Once the YAML definition is correctly setup, the deployment pipeline can be created via CLI using the following command:

gcloud deploy apply --file=<pipeline-definition>.yaml --region=<location> --project=<project-id-running-the-cloud-deploy-service>

The Build Trigger

This brings us back full circle, to the CI system. If you recall, the last responsibility of the build step is to create a release to initiate the deployment step. Let's take a deeper look at what this exactly means. The code snippet below is the step in the build action that actually performs this operation.

- name: 'Create Cloud Deploy release'
uses: google-github-actions/create-cloud-deploy-release@v0
with:
delivery_pipeline: <delivery pipeline id for this app>
name: <name your release>
region: <region of the delivery pipeline>
description: <describe your release>
skaffold_file: <path to skaffold file containing details of the kubernetes release>
images: <url path for the built docker image>

The step uses create-cloud-deploy-release, a Github Action to create Cloud Deploy releases which consumes a few parameters of interest that makes the entire workflow possible.

Note

It is worth checking out the Create-cloud-deploy-release documentation for additional and alternate configuration details that you may need depending on your deployment process.

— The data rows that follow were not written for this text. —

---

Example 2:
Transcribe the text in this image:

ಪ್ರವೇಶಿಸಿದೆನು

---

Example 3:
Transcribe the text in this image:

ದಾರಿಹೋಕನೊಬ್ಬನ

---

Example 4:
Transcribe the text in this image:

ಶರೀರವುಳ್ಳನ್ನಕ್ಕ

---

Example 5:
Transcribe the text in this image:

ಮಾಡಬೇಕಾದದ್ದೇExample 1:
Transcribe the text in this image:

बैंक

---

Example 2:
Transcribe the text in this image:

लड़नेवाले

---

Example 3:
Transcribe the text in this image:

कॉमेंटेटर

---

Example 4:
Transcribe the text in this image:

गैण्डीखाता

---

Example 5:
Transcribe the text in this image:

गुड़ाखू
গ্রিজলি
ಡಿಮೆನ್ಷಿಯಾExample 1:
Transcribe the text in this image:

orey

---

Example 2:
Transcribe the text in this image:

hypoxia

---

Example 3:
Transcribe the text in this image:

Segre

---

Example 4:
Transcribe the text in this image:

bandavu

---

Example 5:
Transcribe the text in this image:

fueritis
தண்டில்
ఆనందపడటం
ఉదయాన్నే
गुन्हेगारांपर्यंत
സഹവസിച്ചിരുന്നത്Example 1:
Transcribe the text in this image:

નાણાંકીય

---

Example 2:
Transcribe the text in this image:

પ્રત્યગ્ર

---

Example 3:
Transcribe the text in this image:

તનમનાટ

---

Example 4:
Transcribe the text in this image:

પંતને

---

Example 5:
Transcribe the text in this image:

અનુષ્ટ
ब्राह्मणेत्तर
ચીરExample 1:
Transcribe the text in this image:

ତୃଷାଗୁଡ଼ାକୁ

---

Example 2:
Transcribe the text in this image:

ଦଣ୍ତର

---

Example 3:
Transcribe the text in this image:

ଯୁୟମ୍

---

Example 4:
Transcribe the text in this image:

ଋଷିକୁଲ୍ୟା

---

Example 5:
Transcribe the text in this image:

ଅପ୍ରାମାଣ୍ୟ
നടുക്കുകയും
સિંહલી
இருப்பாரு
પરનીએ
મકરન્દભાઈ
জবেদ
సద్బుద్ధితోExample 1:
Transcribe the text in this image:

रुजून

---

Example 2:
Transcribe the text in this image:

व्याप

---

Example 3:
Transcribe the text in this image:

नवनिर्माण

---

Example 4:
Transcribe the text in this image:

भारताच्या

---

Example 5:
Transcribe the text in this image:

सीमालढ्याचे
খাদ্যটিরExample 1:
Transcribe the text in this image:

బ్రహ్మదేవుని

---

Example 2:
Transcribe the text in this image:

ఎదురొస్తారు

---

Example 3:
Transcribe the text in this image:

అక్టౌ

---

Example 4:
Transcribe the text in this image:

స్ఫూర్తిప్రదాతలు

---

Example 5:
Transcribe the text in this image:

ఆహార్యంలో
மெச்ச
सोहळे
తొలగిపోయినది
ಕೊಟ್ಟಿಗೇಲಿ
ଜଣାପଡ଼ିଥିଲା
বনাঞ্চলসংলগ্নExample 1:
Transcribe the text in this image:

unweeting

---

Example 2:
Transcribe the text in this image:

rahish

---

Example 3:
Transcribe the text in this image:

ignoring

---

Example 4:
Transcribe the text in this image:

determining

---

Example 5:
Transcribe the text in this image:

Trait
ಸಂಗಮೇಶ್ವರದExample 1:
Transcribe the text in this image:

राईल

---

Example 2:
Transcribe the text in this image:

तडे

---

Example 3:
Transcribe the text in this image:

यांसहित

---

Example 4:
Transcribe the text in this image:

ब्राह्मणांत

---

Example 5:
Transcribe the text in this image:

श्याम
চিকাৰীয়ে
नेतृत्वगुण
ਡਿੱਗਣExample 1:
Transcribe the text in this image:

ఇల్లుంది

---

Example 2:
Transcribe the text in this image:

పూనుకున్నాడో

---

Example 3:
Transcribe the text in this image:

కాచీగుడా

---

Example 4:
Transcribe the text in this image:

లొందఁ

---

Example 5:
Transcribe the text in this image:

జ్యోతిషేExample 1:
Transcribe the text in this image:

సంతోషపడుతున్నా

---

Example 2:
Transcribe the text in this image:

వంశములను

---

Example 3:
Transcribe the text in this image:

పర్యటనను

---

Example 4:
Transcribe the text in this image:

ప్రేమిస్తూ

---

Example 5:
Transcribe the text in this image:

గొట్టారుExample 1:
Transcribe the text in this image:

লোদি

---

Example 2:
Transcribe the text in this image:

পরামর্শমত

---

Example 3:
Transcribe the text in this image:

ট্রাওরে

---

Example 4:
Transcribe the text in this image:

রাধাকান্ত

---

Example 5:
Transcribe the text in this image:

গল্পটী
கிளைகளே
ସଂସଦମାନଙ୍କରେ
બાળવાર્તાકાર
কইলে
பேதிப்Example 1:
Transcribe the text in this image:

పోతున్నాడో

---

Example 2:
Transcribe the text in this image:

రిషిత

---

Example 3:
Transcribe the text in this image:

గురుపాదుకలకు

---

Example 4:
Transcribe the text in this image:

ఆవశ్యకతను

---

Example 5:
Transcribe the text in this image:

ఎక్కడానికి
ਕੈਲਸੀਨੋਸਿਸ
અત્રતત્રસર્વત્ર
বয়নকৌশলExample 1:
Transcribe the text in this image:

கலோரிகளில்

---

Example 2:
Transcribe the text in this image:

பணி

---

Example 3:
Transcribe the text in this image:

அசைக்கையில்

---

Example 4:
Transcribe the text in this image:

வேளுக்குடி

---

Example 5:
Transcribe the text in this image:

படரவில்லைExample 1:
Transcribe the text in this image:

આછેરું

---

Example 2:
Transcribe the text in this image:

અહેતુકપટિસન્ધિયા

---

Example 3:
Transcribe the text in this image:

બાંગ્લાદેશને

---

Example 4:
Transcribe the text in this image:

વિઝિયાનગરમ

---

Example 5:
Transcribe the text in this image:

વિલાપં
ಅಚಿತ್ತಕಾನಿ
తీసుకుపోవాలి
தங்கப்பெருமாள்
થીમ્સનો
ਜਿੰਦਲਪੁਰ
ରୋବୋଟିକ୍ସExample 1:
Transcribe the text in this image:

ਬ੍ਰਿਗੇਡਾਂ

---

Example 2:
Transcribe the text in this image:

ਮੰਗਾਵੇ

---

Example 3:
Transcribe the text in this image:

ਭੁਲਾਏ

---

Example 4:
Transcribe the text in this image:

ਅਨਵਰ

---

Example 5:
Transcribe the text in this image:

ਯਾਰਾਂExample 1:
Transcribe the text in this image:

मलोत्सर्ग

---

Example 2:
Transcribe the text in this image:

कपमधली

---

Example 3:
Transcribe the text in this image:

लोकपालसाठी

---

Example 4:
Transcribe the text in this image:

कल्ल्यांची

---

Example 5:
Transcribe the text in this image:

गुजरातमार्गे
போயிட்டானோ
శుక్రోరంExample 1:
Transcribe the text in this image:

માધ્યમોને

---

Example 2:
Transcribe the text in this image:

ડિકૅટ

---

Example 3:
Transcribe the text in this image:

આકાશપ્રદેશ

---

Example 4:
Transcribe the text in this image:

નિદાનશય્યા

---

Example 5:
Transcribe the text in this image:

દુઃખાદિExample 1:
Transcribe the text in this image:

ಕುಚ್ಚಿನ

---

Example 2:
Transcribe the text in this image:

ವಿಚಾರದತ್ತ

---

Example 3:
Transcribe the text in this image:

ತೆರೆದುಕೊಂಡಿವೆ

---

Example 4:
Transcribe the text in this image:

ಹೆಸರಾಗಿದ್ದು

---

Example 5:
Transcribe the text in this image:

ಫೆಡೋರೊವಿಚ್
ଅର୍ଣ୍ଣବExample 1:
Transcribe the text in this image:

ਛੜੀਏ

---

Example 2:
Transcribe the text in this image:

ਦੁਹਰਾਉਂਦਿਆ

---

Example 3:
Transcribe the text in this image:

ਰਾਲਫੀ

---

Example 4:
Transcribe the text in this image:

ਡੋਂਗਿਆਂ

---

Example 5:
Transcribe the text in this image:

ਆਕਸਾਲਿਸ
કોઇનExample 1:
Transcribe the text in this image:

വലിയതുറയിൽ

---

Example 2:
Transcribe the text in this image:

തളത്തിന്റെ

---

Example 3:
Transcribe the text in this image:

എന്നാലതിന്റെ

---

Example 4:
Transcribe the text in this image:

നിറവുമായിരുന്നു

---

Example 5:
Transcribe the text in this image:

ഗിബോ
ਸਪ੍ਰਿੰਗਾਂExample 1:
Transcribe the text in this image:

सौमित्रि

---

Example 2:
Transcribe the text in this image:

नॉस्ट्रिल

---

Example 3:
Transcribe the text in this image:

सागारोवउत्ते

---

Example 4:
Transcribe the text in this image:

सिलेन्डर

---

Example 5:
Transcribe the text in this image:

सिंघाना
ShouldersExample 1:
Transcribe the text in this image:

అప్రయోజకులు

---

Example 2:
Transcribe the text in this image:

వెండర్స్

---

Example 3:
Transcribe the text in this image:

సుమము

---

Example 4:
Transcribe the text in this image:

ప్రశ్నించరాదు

delivery_pipeline - This value should correspond to the id of the delivery pipeline that you have created for your specific application.
skaffold_file - The path to the Skaffold definition containing details of the Kubernetes release. The Skaffold file is used by Cloud Deploy to generate the Kubernetes manifest files during the RENDER step in the CD system. Additionally, the Skaffold file supports profiles, making it easier to manage environment-specific Kubernetes configurations during deployment.
images: This is the URL path to the docker image that was pushed during the build process.

With these parameters configured correctly, the Build Action will create the release to initiate the deployment process. From there onwards, the deployment process will progress as outlined in the previous section.

Observability & Monitoring

What is a system without observability? Fortunately Google Cloud Deploy's out of the box offerings are more than enough to cover the observability requirements of our CICD system.

Through the Cloud Deploy console, you can easily track the status of releases, monitor deployment progress, and view important metrics such as deployment duration and success rates. The console also supports rollback actions, allowing you to revert to previous releases quickly and efficiently if needed. This level of visibility ensures that you can maintain control over your deployments and respond promptly to any issues that arise.

I hope this article has provided clarity on the key architectural elements necessary for building a CI/CD pipeline for GKE using Google Cloud Deploy. By sharing our experience and the challenges we faced, we can hopefully support and help others navigate similar complexities in their own projects. Your comments, suggestions, and insights based on your experiences are certainly welcome!